Meat Free Monday One day a week can make a world of difference

Israel’s Knesset joins Meat Free Monday

In a bid to become the greenest parliament on the planet, the Knesset in Israel is now indulging in a Meat Free Monday at the start of the week.

Posted : 18 November 2014

A ceremony last week to launch the Knesset’s commitment to eating with health and planet in mind was attended by speaker Yuli-Yoel Edelstein, Knesset member Dov Lipman, who is head of the parliament’s meat-free lobby, and Miki Haimovich, who spearheads the Meatless Monday campaign in Israel.

Also showing their support for the meat-reducing message, along with several other Knesset members, were ministers Tzipi Livni, Yael German and Amir Peretz.

Celebrating what he called “an important day”, Lipman said the Knesset was “the first parliament in the world that has brought this initiative into its cafeteria”.

Edelstein added that there was “widespread agreement about the initiative” within a parliament intended to become the “greenest … in the world”.

Parliamentarians are now able to tuck into dishes such as quinoa salad, szechuan-style vegetables and tofu, tehina with masabbaha, soy beans and pulses, and pastilla filled with vegetables, tofu and walnuts.

The Knesset cafeteria is served by chefs from food services company Sodexo, which in 2011 rolled out Meatless Monday across its 3,000 corporate and government cafeterias in the US.

Lipman and Haimovich, a former news anchor turned health campaigner, set up a Meatless Monday caucus last year with “an understanding that we must act to protect the environment”, Lipman said. “One day without meat doesn’t sound like a lot, but together we can make a big, significant change.”

Israelis eat an average 18 kg of meat a year, placing their country 12th in the global league table of meat-eating nations, according to the Knesset Research and Information Center.
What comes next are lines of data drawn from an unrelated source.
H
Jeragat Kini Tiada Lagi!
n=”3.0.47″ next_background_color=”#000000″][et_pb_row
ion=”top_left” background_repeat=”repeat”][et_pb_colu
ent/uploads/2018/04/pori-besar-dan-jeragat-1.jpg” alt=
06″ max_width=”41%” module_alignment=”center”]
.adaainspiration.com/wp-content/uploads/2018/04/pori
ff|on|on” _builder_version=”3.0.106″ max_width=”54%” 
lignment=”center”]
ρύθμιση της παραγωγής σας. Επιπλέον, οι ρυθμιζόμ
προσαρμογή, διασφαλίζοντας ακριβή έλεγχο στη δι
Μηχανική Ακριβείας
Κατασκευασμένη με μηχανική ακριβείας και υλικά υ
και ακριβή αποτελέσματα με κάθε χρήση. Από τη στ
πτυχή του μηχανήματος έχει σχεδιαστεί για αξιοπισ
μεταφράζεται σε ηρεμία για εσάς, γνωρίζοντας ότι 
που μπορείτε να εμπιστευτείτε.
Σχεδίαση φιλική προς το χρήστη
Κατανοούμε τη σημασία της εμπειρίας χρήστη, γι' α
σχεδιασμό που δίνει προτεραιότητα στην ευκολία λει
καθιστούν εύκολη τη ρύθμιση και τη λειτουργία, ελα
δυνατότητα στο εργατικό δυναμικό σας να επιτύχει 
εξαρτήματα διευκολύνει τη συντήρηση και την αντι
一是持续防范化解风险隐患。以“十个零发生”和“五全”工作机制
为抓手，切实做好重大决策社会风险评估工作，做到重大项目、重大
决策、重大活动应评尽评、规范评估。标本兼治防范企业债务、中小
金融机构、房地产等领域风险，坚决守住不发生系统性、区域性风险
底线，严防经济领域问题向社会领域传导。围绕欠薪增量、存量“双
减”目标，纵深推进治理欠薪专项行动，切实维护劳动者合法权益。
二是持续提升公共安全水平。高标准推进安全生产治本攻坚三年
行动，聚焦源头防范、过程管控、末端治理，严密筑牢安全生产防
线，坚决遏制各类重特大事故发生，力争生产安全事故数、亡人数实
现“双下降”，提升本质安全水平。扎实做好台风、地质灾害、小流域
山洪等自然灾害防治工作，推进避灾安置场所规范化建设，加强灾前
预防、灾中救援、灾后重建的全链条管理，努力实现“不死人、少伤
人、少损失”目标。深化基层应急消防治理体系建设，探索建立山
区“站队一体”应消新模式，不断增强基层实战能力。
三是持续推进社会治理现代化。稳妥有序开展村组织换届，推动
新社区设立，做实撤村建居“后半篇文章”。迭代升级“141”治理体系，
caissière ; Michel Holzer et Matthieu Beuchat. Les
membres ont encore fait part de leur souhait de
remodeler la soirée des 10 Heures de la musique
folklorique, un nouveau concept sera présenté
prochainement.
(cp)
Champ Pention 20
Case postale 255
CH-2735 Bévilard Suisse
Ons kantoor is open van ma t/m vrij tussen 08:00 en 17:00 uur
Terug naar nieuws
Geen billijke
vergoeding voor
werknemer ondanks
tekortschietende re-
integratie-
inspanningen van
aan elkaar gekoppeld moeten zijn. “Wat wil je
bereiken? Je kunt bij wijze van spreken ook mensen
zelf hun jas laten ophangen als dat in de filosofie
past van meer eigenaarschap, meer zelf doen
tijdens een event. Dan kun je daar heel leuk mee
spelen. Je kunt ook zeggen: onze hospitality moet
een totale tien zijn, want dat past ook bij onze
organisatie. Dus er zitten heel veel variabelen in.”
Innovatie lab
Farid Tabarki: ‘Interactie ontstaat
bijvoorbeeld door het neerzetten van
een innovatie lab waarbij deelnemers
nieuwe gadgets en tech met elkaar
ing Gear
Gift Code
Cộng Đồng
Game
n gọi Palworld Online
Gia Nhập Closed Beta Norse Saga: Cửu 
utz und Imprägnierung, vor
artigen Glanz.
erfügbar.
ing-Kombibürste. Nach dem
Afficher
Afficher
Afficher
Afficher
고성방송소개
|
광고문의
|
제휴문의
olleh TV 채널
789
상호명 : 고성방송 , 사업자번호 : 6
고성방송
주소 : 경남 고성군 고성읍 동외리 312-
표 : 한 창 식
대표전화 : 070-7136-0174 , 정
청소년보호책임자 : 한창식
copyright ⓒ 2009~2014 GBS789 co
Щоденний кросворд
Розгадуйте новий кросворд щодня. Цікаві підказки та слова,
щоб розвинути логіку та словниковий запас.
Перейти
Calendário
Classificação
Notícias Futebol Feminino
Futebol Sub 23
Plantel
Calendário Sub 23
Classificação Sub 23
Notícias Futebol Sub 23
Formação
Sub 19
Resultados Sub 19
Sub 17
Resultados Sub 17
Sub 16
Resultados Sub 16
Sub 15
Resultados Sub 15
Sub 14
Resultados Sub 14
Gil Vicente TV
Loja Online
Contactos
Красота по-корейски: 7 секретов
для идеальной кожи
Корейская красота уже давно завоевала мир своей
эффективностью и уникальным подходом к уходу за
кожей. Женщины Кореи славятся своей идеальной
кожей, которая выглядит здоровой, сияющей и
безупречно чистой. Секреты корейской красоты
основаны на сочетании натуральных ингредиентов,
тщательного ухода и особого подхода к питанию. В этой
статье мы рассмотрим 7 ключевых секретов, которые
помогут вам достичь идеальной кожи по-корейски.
It has said that greenhouse gas emissions from livestock production have a significant effect on Israel’s carbon footprint.

At a meeting to discuss Meatless Mondays last year, Haimovich gave Israeli prime minister Benjamin Netanyahu a copy of Jonathan Safran-Foer’s book Eating Animals. The prime minister disclosed that he and his wife were already meat-reducers, having been convinced to cut down by their son Yair, who is vegetarian.